Working data below:

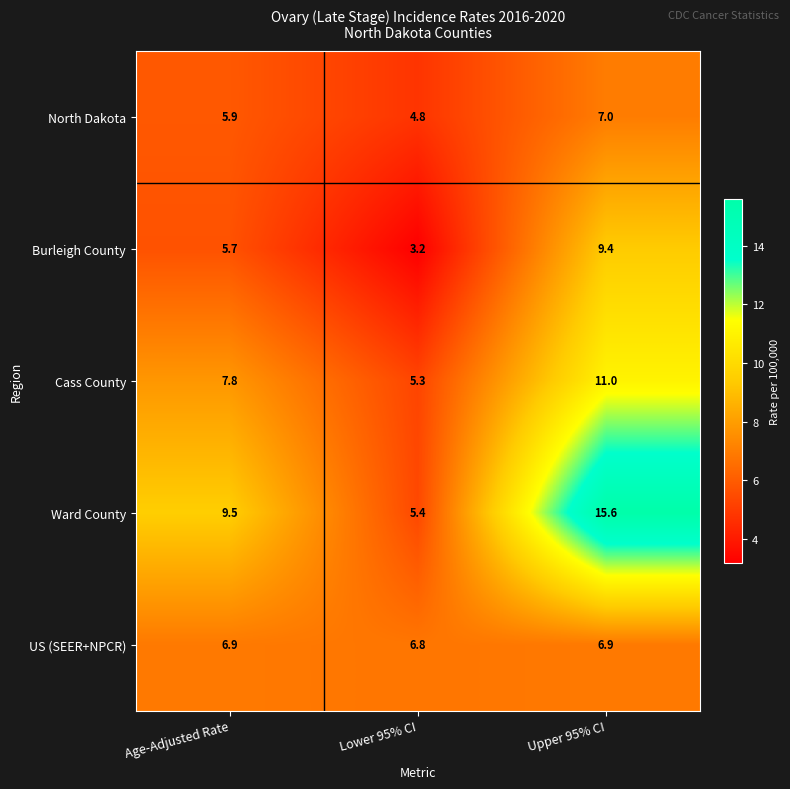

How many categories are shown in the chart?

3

End of Working data.
Working data below:

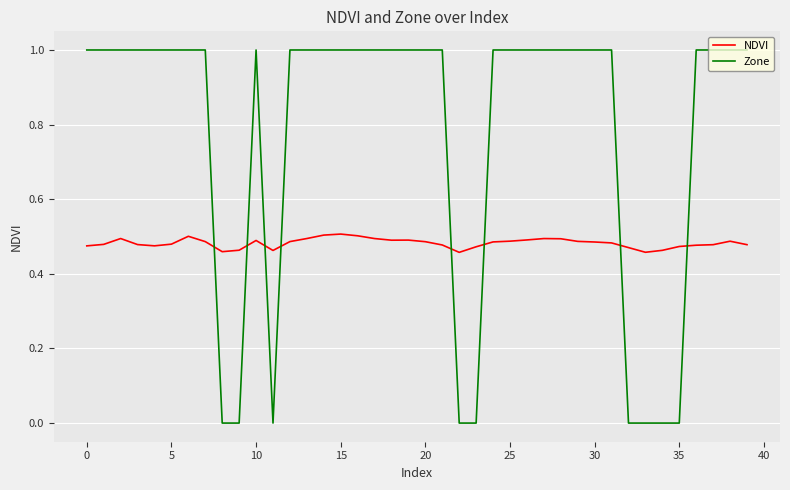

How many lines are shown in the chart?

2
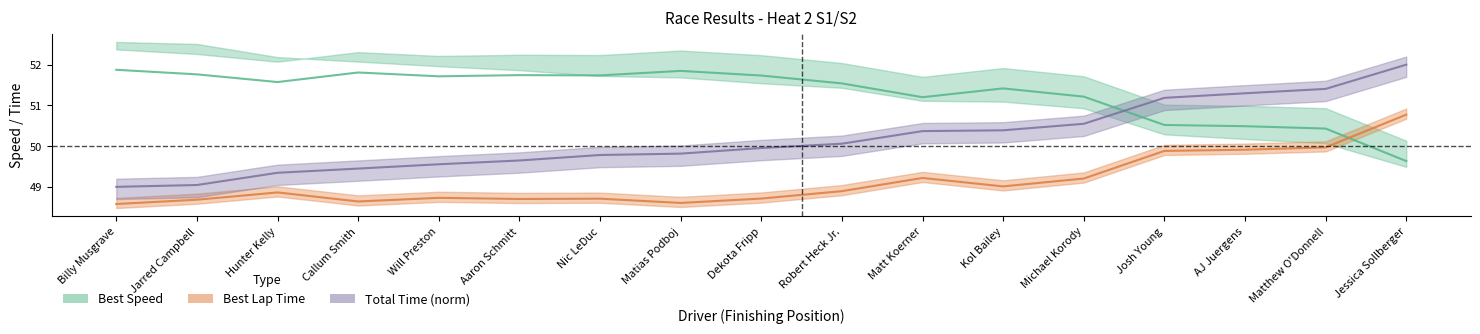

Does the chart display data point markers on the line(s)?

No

End of Working data.

#### [Task to complete]
Pick out each line of the records that contains the word "many", treating uppercase and lowercase as distinct.

#### [The answer]
How many categories are shown in the chart?
How many lines are shown in the chart?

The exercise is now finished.